#### [Task directions]
Please give every line of the entries below as a Markdown table with the columns Row and Line text, numbering the rows in order. Leave out blank lines and the pictures.

#### [Exercise data]
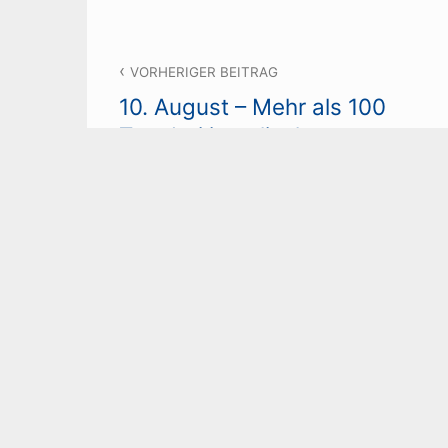
Beitragsnavigation
VORHERIGER BEITRAG
10. August – Mehr als 100
Tote bei israelischem
Angriff auf Schule gemeldet
SCHREIBEN SIE EINEN KOMMEN
Ihre E-Mail-Adresse wird nicht veröffentlich
markiert
Wir freuen uns über Kommentare, wenn Sie die übl
bedeutet zum Beispiel, dass wir keine Kommentar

#### [Finished exercise]
| Row | Line text |
|---|---|
| 1 | Beitragsnavigation |
| 2 | VORHERIGER BEITRAG |
| 3 | 10. August – Mehr als 100 |
| 4 | Tote bei israelischem |
| 5 | Angriff auf Schule gemeldet |
| 6 | SCHREIBEN SIE EINEN KOMMEN |
| 7 | Ihre E-Mail-Adresse wird nicht veröffentlich |
| 8 | markiert |
| 9 | Wir freuen uns über Kommentare, wenn Sie die übl |
| 10 | bedeutet zum Beispiel, dass wir keine Kommentar |